Walk down Marata Street in central St. Petersburg and the building stops you. A neoclassical church facade with a tall portico and a green dome — and in front of it, on a clear day, a model of a nuclear icebreaker glinting in the window. The Russian State Arctic and Antarctic Museum has lived inside the former Nikolskaya Old Believers' Church since 1933, two improbable institutions sharing one address. The Old Believers built the church between 1820 and 1838. The Soviet state seized it in 1931 and gave it to the polar scientists. Almost a century later, the dioramas of walrus rookeries and tundra in winter are still where the altars used to be.
The Soviet Union spent the 1920s and 1930s pouring resources into Arctic exploration, partly for science, partly for the symbolism of conquering the impossible. By 1930 the Arctic and Antarctic Research Institute needed a museum to show the public what Soviet polar work was achieving. The institute had no building. The basements of the Fountain House, where Anna Akhmatova was then living, served as storage for the growing collection. In 1933 the Leningrad City Council handed over the recently closed Nikolskaya church on Marata Street, and over the next three years architect Alexander Sivkov gutted the interior to make room for exhibits. On January 8, 1937, the museum opened to the public. Its first director was Nikolay Pinegin, an artist who had also been a polar explorer.
The centerpiece, then and now, is an enormous segment of a globe showing the Arctic in raised relief up to the sixtieth parallel north. Built in 1936 from cartographic data assembled by Yuly Shokalsky, it lets visitors lean over the top of the world the way a navigator might bend over a chart. Around it, the original 1930s dioramas still survive: Tundra in Winter, Tundra in Summer, Bird Bazaar, Walrus Rookery, the Shokalsky Glacier on Novaya Zemlya, and the icy gap of Matochkin Shar Strait. They were built when the Soviet Union was racing to claim the Arctic, when Otto Schmidt was leading expeditions across the ice and the country was building the legend of the polar pilot. The dioramas show that moment with all its mid-century theatricality intact.
Soviet polar achievement was real, even when wrapped in propaganda. The country built the world's first nuclear icebreaker, the Lenin, launched in 1957 and now preserved in Murmansk. Soviet scientists established Vostok Station near the South Pole in 1957 and have run it through every Antarctic winter since, recording the lowest natural temperature ever measured on Earth, minus 89.2 Celsius, in 1983. The museum's collection traces all of it: ship models of the nuclear icebreaker fleet, instruments from drifting ice stations, photographs from Antarctic crews, the everyday gear of people who lived for months at a time in places designed to kill them. A 2019 exhibition marking sixty years of the Lenin showed eight scale models of the icebreakers that followed her.

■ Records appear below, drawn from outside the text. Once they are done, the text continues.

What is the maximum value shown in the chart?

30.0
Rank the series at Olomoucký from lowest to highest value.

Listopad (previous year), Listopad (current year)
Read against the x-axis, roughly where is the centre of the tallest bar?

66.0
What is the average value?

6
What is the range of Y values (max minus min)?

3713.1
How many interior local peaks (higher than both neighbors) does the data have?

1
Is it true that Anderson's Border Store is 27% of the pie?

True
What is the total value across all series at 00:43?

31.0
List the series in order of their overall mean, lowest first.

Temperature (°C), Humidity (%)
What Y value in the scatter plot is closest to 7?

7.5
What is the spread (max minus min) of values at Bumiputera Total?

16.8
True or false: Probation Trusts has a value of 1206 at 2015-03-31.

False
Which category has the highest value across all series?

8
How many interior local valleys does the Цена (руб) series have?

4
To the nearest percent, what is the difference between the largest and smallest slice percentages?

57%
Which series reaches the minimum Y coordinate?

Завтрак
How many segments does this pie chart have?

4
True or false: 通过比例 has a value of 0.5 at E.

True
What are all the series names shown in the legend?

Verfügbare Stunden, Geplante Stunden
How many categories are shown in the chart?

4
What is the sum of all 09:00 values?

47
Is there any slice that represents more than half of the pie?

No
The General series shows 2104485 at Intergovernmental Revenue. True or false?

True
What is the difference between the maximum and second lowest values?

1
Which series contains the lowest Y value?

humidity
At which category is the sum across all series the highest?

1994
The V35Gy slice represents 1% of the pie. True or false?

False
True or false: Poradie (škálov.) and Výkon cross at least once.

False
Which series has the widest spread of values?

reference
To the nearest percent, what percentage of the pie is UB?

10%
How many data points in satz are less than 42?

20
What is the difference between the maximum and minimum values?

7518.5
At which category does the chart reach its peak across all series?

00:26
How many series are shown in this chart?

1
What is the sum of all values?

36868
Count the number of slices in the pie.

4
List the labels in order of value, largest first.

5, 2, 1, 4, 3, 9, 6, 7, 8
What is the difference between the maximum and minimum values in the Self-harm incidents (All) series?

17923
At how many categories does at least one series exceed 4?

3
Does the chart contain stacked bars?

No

Since 1991 the small St. Petersburg Edinoverie community of the Russian Orthodox Church has been pressing to take the building back. Edinoverie is an unusual branch — Old Believers who reconciled with the official Russian Orthodox Church in the nineteenth century — and they have a real historical claim on Nikolskaya. One of the two side chapels was returned to them years ago. In 2014 the federal property agency approved transferring the rest, before reversing the decision when the community could not produce a preservation plan for the federally protected monument. Director Viktor Boyarsky pointed out the obvious problem: the dioramas are too large to move without destroying them. He was dismissed in 2016, reportedly after clashing with the meteorological service that runs the museum. The standoff continues, with the church requesting and being refused, and the dioramas staying put.
Some of the museum's recent exhibitions point in directions you might not expect. Uelen Bone showed carvings by Chukchi masters from the easternmost tip of Russia. Real People featured photographs of a Nenets reindeer-herding family on the Yamal Peninsula. Four-Legged Fighters of the Arctic, in 2019, looked at the dogs, reindeer, and horses that worked the northern front during World War II. A new Arctic garden is planned for the courtyard. The museum has always done two things at once: tell the heroic Soviet story of icebreakers and ice stations, and tell the older story of the people who actually live in the polar north. Both are still being told under the dome on Marata Street.
The museum sits at 59.93°N, 30.35°E in central St. Petersburg, near the Vladimirskaya metro and about 1.5 kilometers southeast of the Hermitage. The green dome of the former Nikolskaya church is visible from low altitude over the city center. St. Petersburg Pulkovo (ULLI) is 14 kilometers south. Best viewed at 1,500 to 3,000 feet AGL with the Neva River and the Admiralty spire as primary navigation references. The dense grid of central Petersburg streets channels naturally toward the Marata Street corridor.